Dari Turki dan Korea Selatan kita bisa belajar bahwa harmonisasi sipil-militer dapat menjadi pondasi membangun industrialisasi modern di Indonesia. Industrialisasi memiliki makna penting untuk menapaki tahapan sejarah Indonesia untuk menjadi negara maju. Sementara dari Singapura kita bisa melihat bahwa konsep sistem pertahanan yang menyeluruh bukan hanya menempatkan militer untuk menjaga keamanan melainkan kehadiran militer turut vital sebagai komponen penting untuk memajukan perekonomian nasional.
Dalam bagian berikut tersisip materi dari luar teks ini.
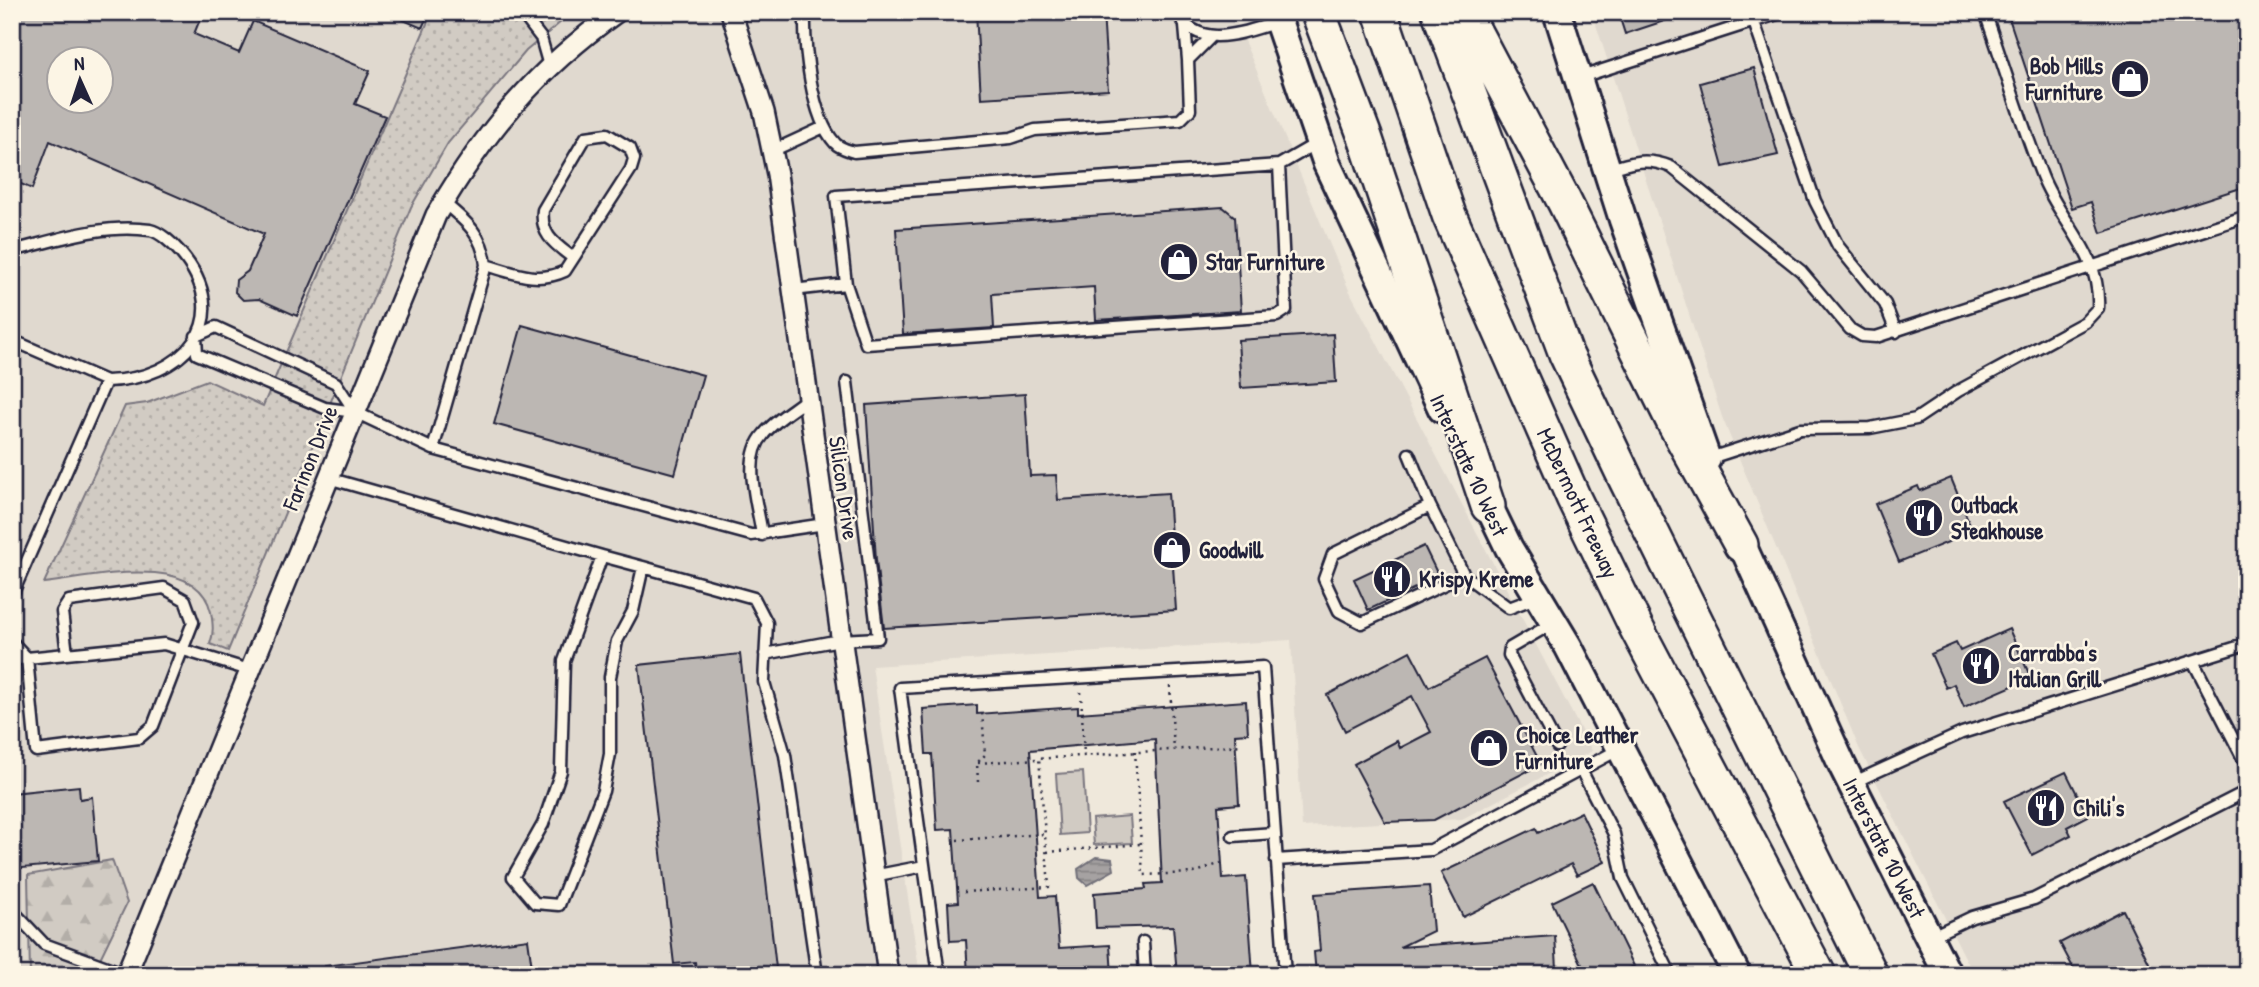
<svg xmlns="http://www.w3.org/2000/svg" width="2259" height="987" font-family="'Patrick Hand',sans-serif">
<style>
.built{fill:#e0d9cf;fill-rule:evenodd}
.grass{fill:url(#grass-dots);stroke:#7a767f;stroke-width:2}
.forest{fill:url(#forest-firs);stroke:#7a767f;stroke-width:2}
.pitch{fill:#d1cbc3;stroke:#7a767f;stroke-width:2}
.water{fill:url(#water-rules);stroke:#716f79;stroke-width:2}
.building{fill:#bcb7b3;stroke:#22223b;stroke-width:2;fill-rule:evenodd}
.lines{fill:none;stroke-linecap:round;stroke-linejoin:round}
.lane-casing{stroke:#22223b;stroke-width:15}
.street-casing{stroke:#22223b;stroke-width:24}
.secondary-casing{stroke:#22223b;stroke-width:32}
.highway-casing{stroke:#22223b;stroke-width:38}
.path{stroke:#22223b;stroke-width:2.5;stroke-dasharray:2 5;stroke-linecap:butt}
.lane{stroke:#fcf5e5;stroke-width:10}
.street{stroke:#fcf5e5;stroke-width:19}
.secondary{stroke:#fcf5e5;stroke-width:26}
.highway{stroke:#fcf5e5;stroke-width:33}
.labels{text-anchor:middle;stroke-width:5;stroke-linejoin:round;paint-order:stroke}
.poi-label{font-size:23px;font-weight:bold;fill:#22223b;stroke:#fcf5e5;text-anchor:start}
.street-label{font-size:23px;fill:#22223b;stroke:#fcf5e5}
</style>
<defs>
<pattern id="grass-dots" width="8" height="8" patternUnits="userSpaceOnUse" patternTransform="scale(1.75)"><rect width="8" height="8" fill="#d1cbc3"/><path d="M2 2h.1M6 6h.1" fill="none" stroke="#b3aea8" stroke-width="1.8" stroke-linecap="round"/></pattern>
<pattern id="forest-firs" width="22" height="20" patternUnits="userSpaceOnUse" patternTransform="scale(1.75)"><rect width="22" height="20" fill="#d1cbc3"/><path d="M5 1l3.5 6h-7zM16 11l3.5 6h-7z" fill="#b3aea8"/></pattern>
<pattern id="water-rules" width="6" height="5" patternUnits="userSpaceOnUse" patternTransform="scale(1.75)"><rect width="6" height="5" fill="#a6a2a2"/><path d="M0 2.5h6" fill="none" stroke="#878485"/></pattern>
</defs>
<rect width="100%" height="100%" fill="#efe8db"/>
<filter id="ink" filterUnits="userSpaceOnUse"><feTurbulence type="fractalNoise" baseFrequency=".0143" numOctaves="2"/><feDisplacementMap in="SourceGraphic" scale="14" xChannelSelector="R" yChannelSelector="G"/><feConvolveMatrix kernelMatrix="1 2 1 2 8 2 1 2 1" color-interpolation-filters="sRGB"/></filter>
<g filter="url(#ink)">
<path class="built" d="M12,12H1232L1349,290L1592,751L1462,819L1302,827L1291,640L872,666L920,975H12ZM60,60H102V102H60Z
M1592,12H2247V975H1974L1859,748L1722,417Z"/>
<path class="grass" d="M432,12H573L526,51L448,143L411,207L228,651L210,644C214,633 213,624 211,612C197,550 90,578 44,583L125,406L147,403L207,380L263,406Z"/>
<path class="forest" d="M112,860L127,903L92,975H30L28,875Z"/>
<path class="pitch" d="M1083,772L1087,833L1060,835L1056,774Z
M1130,816L1132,843L1094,845L1092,819Z"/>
<path class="water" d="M1096,857L1112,859L1114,870L1087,885L1079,878L1078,869Z"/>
<path class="building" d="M22,12H203L194,34L239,53L253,21L370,71L355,104L385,116L297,316L259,299L243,300L235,292L236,280L248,271L264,234L50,141L32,189L12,180V34ZM60,60H102V102H60Z
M385,12H429L422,28Z
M976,12H1103L1108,90L981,98Z
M1618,12H1681L1682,15L1625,34Z
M2007,12H2247V186L2101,233L2091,202L2072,208Z
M1754,68L1778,155L1723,167L1700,83Z
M1223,207L1235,217L1241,311L1096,320L1094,287L992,294L994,328L903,334L896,229Z
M522,325L703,375L675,474L494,424Z
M1333,334L1336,382L1241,388L1238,340Z
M1025,394L1030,476L1056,475L1058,500L1168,493L1176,610L884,628L876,560L866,405Z
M1951,478L1973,532L1899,562L1875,504L1918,486L1920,491Z
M1424,546L1439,577L1368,610L1354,579Z
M2009,629L2031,678L1964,707L1954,684L1946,688L1931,654L1956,643L1960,651Z
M1410,651L1429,687L1485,658L1541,764L1434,820L1385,822L1354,764L1397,741L1400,748L1431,732L1412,696L1345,731L1327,695Z
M740,654L776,968L697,975L695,962L674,964L639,665Z
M1246,701L1248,733L1235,734L1239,804L1218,806L1223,879L1246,877L1253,974L1177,975L1173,926L1096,928L1094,893L1146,889L1145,884L1162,883L1155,739L1030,750L1040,897L1055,896L1059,948L1110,945L1112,975H968L966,940L950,941L948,903L958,902L953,829L937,830L932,754H926L923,709L977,705V714L1078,707V713Z
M2066,772L2088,816L2067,827L2071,835L2032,855L2004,801Z
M79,786L80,799L92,797L98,861L12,869V793Z
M1581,812L1605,862L1577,875L1571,864L1463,917L1441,873L1536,828L1538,833Z
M1593,882L1634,966L1615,975H1587L1552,902Z
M1429,886L1433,931L1400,947L1555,936L1557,968L1503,975H1316L1314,952L1320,951L1315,894Z
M2123,910L2155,975H2077L2060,943Z
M528,939L533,975H326L325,966Z"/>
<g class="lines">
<g class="lane-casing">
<path id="lane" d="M521,12L541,38L549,66
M805,12C804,47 811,117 835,143C839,148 848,150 854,152L1011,138L1035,130L1180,120L1190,110L1188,60L1210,38
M1177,12C1198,52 1244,32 1278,22
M1754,22L1815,201L1838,246L1885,304L1896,332
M1185,26L1188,60
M1578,78L1783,12
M772,151L824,127
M1607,170C1631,162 1647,157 1671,167L1801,271L1850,329L1862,336L1876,337L2247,216
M12,251C57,240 103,223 150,230C160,232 173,244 180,252C238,320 183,380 106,381L12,595
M486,265C514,273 537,284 565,271L631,169L634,159L630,148L607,134L586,137L543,210C540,235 555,244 573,258
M846,284L866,344L1277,316L1286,310L1279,165
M793,290L846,284L836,196L1279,165L1319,142
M12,340L106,381
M355,412L336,383L216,327L196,336L197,354L325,408L355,412L433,449L751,535L825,524
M433,449L486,265C483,235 466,221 444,203
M1409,454L1430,506L1333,554L1324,579L1339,611L1362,623L1464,575
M1707,459L1800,429L1870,428L1916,419L1958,391L2085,322L2098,308C2101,253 2061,224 2042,176C2021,122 2004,67 1985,12
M328,478L602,556L564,661L561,771L543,824L513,877L535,903L559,905L603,791L610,754V677L617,641L633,611L643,567L754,598L767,623L764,682L785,755L817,975
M1430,506L1464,575L1509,608L1538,597
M762,535C758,505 741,459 764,434C775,420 793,410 807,399
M602,556L643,567
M1553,623L1510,648L1509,655L1557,746
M12,642L27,658L164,644L249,670
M765,654L840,640L878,638L847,382
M12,659L27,658L36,751L139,738L153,726L193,622L185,600L164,588L69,601L62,612L67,654
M2193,661L2247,766
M1581,770L1614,834L1623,878L1671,975
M1852,783L1962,733L2247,644
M1233,836L1274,833
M1276,860L1431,850L1618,750
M873,876L924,866
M12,910L44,944L126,974
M1930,937L1972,917L2034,899L2247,791
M1143,942L1145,975
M939,975L900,688L1263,667L1285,975"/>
</g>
<g class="street-casing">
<path id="street" d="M731,12L764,112L777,174L888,975
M126,975L436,215C485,131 537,69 617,12"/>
</g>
<g class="secondary-casing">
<path id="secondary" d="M1275,12L1327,164L1442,409
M1557,12L1623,220L1707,459
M1480,488L1509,548L1568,646L1737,975
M1734,527L1843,767L1948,975"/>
</g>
<g class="highway-casing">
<path id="highway" d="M1318,12L1365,137L1488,506
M1380,12L1449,215L1574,499L1636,627L1819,975
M1439,12L1566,354L1626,480L1871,975
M1464,12L1564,201L1673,421L1741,545"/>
</g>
<path class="path" d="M1170,686L1174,749
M1081,692L1084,755
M1135,751L1143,875L1194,873L1221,863
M978,763L1243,745
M978,782L977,763L985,755L982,711
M957,840L1045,834
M1047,852L1141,844
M964,892L1049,887L1039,758"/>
<use href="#lane" class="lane"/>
<use href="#street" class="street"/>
<use href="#secondary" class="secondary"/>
<use href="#highway" class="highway"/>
</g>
</g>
<defs>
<g id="shop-disc" transform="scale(2.0125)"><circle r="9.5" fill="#22223b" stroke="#fcf5e5"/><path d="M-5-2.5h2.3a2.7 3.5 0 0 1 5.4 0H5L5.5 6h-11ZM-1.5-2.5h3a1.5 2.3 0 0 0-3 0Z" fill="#fff"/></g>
<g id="restaurant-disc" transform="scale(2.0125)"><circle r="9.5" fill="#22223b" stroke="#fcf5e5"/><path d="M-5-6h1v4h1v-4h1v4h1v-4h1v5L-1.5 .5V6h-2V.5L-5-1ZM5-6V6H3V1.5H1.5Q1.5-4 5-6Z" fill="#fff"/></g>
</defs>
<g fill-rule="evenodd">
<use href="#shop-disc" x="2130" y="79"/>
<use href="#shop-disc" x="1179" y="262"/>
<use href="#restaurant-disc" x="1924" y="518"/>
<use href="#shop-disc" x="1172" y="550"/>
<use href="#restaurant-disc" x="1392" y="579"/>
<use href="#restaurant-disc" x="1981" y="666"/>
<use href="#shop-disc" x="1489" y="748"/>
<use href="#restaurant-disc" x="2046" y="808"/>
</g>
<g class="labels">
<g class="poi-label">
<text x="2103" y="74" text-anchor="end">Bob Mills<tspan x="2103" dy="26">Furniture</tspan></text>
<text x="1206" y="270">Star Furniture</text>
<text x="1951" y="513">Outback<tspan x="1951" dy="26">Steakhouse</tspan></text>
<text x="1199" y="558">Goodwill</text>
<text x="1419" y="587">Krispy Kreme</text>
<text x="2008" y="661">Carrabba's<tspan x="2008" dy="26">Italian Grill</tspan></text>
<text x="1516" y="743">Choice Leather<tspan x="1516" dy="26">Furniture</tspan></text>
<text x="2073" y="816">Chili's</text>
</g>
<g class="street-label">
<text transform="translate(310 458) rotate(-68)" y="8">Farinon Drive</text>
<text transform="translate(1469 465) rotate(65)" y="8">Interstate 10 West</text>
<text transform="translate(844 488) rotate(82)" y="8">Silicon Drive</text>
<text transform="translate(1578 503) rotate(65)" y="8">McDermott Freeway</text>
<text transform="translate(1884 848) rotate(63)" y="8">Interstate 10 West</text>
</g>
</g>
<rect width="2259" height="987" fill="none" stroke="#fcf5e5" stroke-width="42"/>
<rect x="21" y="21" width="2217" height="945" fill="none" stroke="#22223b" stroke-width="2.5" filter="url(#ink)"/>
<g transform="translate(80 80) rotate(357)"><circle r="33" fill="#fcf5e5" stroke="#a5a1a1" stroke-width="2"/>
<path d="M0-5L12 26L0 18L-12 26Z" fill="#22223b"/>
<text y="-10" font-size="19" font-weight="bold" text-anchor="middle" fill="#22223b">N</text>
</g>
</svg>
Sementara dari Tiongkok Indonesia bisa belajar untuk mengelaborasi riset teknologi strategis yang memiliki multiplier effect. Indonesia perlu membedakan model top-down dan koordinasi terpusat yang dimiliki oleh Tiongkok, dengan kondisi di Indonesia untuk menjaga keseimbangan demokrasi. Dari Tiongkok Indonesia perlu mengambil inti point mengenai integrasi riset sebagai padanan utama dari praktek yang dimiliki Tiongkok, bukan pendekatan otoriter. Dengan demikian, mekanisme akuntabilitas dan pengawasan sipil tetap diperhatikan untuk menghindari penyelewengan. Dari Tiongkok kita belajar betapa cepatnya teknologi dan industri bisa dimobilisasi jika ada integrasi yang kuat, dengan tetap menggarisbawahi pelajaran terbesar bagi demokrasi bahwa kecepatan tidak boleh menukar tempat dengan legitimasi.
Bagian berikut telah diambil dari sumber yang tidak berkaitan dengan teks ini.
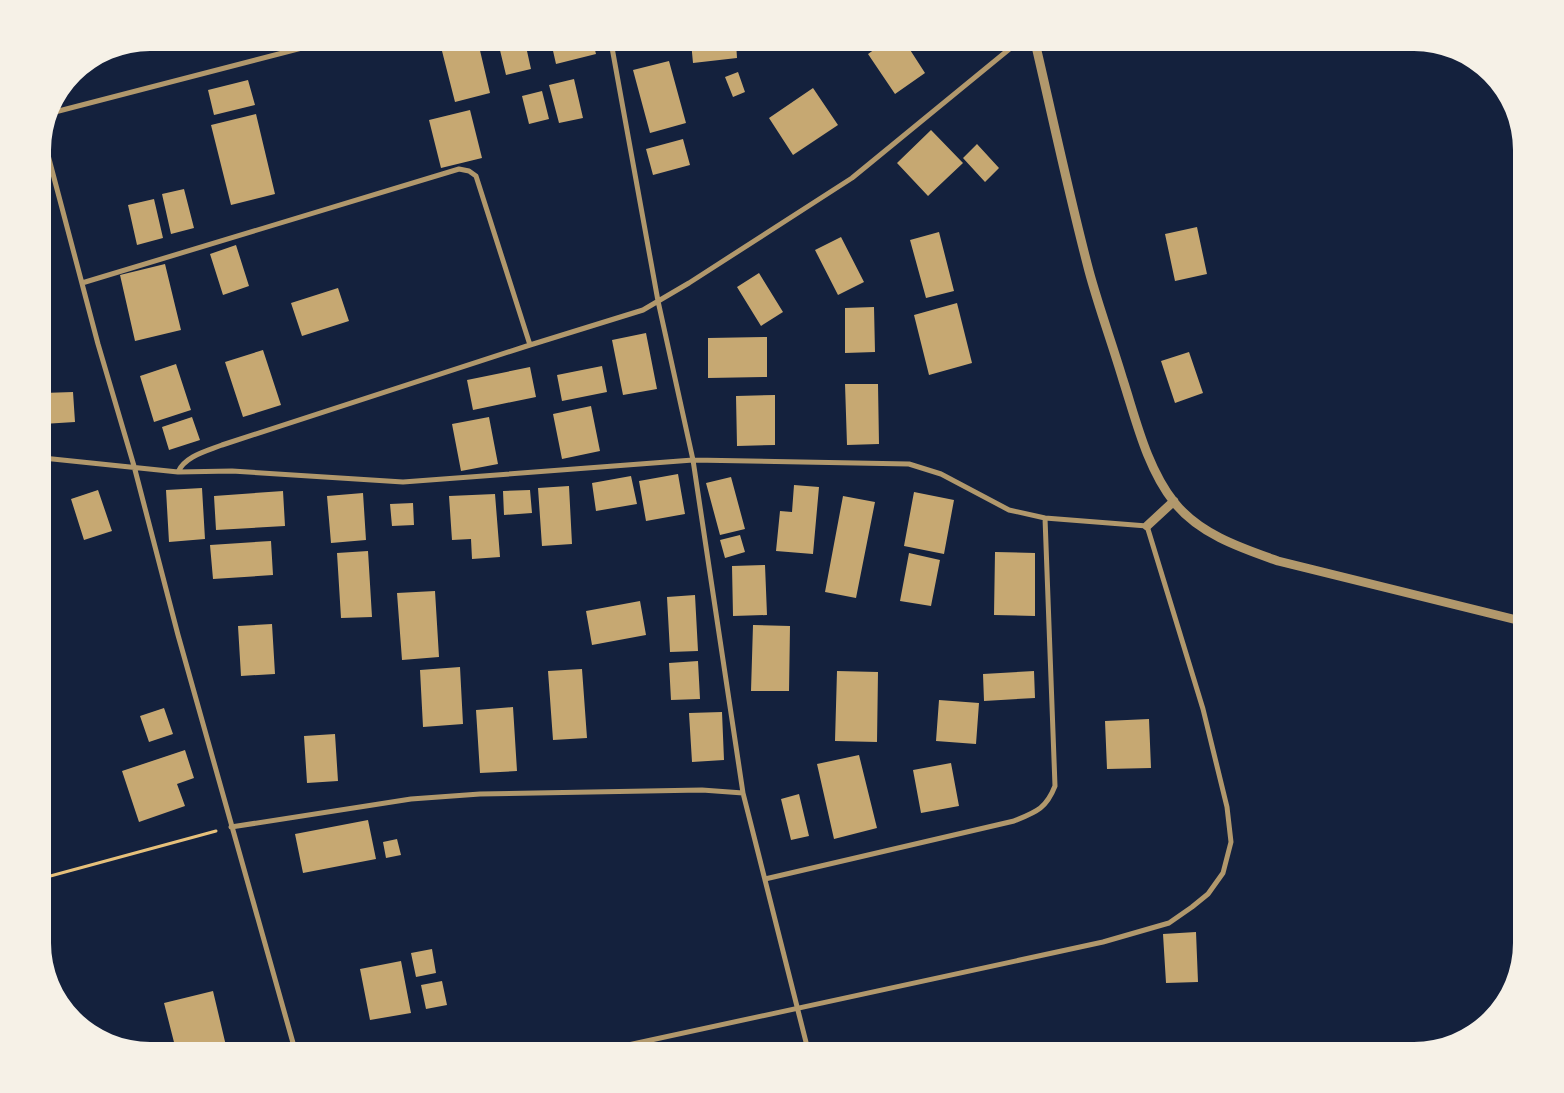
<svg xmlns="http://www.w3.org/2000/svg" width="1564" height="1093" font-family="Quicksand,sans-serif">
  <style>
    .building { fill: #c6a872 }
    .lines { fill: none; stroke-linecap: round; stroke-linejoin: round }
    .path { stroke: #e5c07b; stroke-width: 3 }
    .minor { stroke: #b1986c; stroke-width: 5 }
    .tertiary { stroke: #b1986c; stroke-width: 9 }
  </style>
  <rect width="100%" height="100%" fill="#14213d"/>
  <path class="building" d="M478,42L490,93L455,102L442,51Z
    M498,42H525L531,69L506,75Z
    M551,42H593L596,54L556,64Z
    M691,42H736L737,58L693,63Z
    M885,42H905L925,73L895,94L868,54Z
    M144,44L145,46L110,58L108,52Z
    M669,61L686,123L650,133L633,70Z
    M738,72L745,92L733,97L725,77Z
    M574,79L583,118L559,123L549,85Z
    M248,80L255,105L214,115L208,90Z
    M813,88L838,125L793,155L769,118Z
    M542,91L549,119L529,124L522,96Z
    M470,110L482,158L441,168L429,120Z
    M256,114L275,194L231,205L211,125Z
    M931,130L963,163L928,196L897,163Z
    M683,139L690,165L653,175L646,149Z
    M977,144L999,168L985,182L963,158Z
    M184,189L194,228L171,234L162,194Z
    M154,199L163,238L137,245L128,205Z
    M1197,227L1207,274L1175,281L1165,234Z
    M939,232L954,291L926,298L910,240Z
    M841,237L864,282L838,295L815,250Z
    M236,245L249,286L223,295L210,254Z
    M165,264L181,330L135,341L120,275Z
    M759,273L783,312L761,326L737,287Z
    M338,288L349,321L302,336L291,303Z
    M957,303L972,363L929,375L914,315Z
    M874,307L875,352L845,353V308Z
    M646,333L657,389L623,395L612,340Z
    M767,337V377L708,378V338Z
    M263,350L281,405L243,417L225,362Z
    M1189,352L1203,393L1175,403L1161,361Z
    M176,364L191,410L154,422L140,376Z
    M602,366L607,392L562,401L557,375Z
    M530,367L536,397L473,410L467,380Z
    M845,384H878L879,444L847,445Z
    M73,392L75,422L43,424V393Z
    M775,395V445L737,446L736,396Z
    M591,406L600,451L562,459L553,414Z
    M192,417L200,440L169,450L162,427Z
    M489,417L498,464L461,471L452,424Z
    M678,474L685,514L646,521L639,481Z
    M631,476L637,504L596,511L592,483Z
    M731,477L745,529L720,535L706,483Z
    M794,485L819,487L813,554L776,551L780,511L792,512Z
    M569,486L572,544L542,546L538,488Z
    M202,488L205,539L169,542L166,490Z
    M98,490L112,531L84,540L71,499Z
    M530,490L532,513L504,515L503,491Z
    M283,491L285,526L216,530L214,496Z
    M914,492L954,500L944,554L904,546Z
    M363,493L366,540L331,543L327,496Z
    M495,494L500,557L472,559L471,539L452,540L449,496Z
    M843,496L875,502L856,598L825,592Z
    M413,503L414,525L392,526L390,504Z
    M740,535L745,552L725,558L720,540Z
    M271,541L273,575L213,579L210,545Z
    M368,551L372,617L341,618L337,553Z
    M995,552L1035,553V616L994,615Z
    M909,553L940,560L931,606L900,601Z
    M765,565L767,615L733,616L732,566Z
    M435,591L439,657L402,660L397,593Z
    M695,595L698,651L670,652L667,597Z
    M640,601L646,635L592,645L586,611Z
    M272,624L275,674L241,676L238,626Z
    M753,625L790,626L789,691H751Z
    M698,661L700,699L671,700L669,663Z
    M460,667L463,724L423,727L420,670Z
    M582,669L587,738L553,740L548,671Z
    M837,671L878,672L877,742L835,741Z
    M1034,671L1035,698L984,701L983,674Z
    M939,700L979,703L976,744L936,741Z
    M513,707L517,771L480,773L476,710Z
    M164,708L173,734L149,742L140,716Z
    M722,712L724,760L692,762L689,713Z
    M1149,719L1151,768L1107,769L1105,721Z
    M335,734L338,781L307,783L304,736Z
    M185,750L194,778L177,784L185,806L139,822L122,771Z
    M859,755L877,828L834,839L817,764Z
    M951,763L959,806L921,813L913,770Z
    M799,794L809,836L791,840L781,799Z
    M368,820L376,859L303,873L295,834Z
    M397,839L401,855L386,858L383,842Z
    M1196,932L1198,982L1166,983L1163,934Z
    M432,949L436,973L416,977L411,953Z
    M401,961L411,1013L370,1020L360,969Z
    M442,981L447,1005L426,1009L421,985Z
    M213,991L227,1050H176L164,1003Z"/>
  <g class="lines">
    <path class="path" d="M43,878L216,831"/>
    <path class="minor" d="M611,42L658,301L693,460L743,793L808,1050
      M51,113L325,42
      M44,140L98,344L134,466L178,635L295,1050
      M82,283L459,169L469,171L476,176L530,345
      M43,458L178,472L232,471L403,482L693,460L909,464L941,474L1009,510L1045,518L1147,526L1203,709L1227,807L1231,842L1223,873L1208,894L1192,907L1169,923L1103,942L605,1050
      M178,472C185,456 207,451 222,445L530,345L643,310L689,283L852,178L1018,42
      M231,827L411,799L480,794L702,790L743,793
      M765,879L1014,821C1036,812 1046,809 1055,786L1045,518"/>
    <path class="tertiary" d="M1035,42C1053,119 1069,195 1089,271C1099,308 1112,343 1123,380C1136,420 1147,468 1174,502C1199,534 1241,548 1278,561L1521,621
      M1147,526L1174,501"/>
  </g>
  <path d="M0 0H1564V1093H0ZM150 51H1414A99 99 0 0 1 1513 150V943A99 99 0 0 1 1414 1042H150A99 99 0 0 1 51 943V150A99 99 0 0 1 150 51Z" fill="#f6f1e7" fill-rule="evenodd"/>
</svg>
Indonesia perlu menemukan jalan untuk harmonisasi sipil-militer sebagai tahapan pendewasaan berbangsa dan bernegara. Relasi sipil-militer tidak selalu dimaknai dikotomis dan dibelah-belah yang efeknya dapat melemahkan tatanan sosial dalam bernegara, melainkan menuju pendewasaan dan proporsional serta kontekstual dalam menempatkan relasi sipil dan militer untuk kemajuan bangsa Indonesia.

Bersatu untuk Negeri

Indonesia memiliki keunikan tersendiri. Sebagai negara kepulauan terbesar di dunia, Indonesia menghadapi ancaman yang berlapis: konflik perbatasan, kejahatan transnasional, bencana alam, hingga serangan siber. Di saat yang sama, Indonesia bercita-cita menjadi negara maju dengan ekonomi inklusif dan berkelanjutan.
Harmonisasi sipil-militer dapat menjadi pilar yang meneguhkan negara: perisai yang tak hanya menangkis ancaman, tetapi juga fondasi untuk pembangunan ekonomi yang merata dan berkelanjutan. Harmonisasi sipil-militer adalah fondasi agar Indonesia bukan hanya tangguh menghadapi ancaman, tetapi juga berdaulat dalam menciptakan kesejahteraan.

Sejarah menunjukkan bahwa tidak ada bangsa besar yang maju hanya dengan kekuatan militer, begitu pula tidak ada bangsa yang sejahtera tanpa fondasi pertahanan yang kuat. Harmoni sipil-militer pada akhirnya bukan hanya strategi keamanan, tetapi juga strategi peradaban. Ia adalah cara untuk menjembatani dua kebutuhan mendasar bangsa: kedaulatan dan kemakmuran.

Indonesia sedang menapaki jalan panjang menuju negara maju. Untuk mencapainya, kita tidak bisa hanya mengandalkan kekuatan ekonomi tanpa pertahanan, atau sebaliknya, hanya bertumpu pada militer tanpa pembangunan. Yang dibutuhkan adalah sinergi sejati: sipil dan militer berjalan bersama, saling menopang, dan saling menguatkan.

Sejarah membuktikan bahwa bangsa yang kuat selalu mampu menjaga keseimbangan antara keduanya. Jepang, Korea Selatan, hingga Singapura adalah contoh nyata. Indonesia dengan segala potensi dan tantangannya memiliki kesempatan untuk merumuskan model harmonisasi sipil-militer yang khas, sesuai dengan nilai demokrasi Pancasila. Untuk itu bersatu untuk negeri harus menjadi working ideologi dan strategi untuk menjaga dan membawa kemajuan bangsa Indonesia.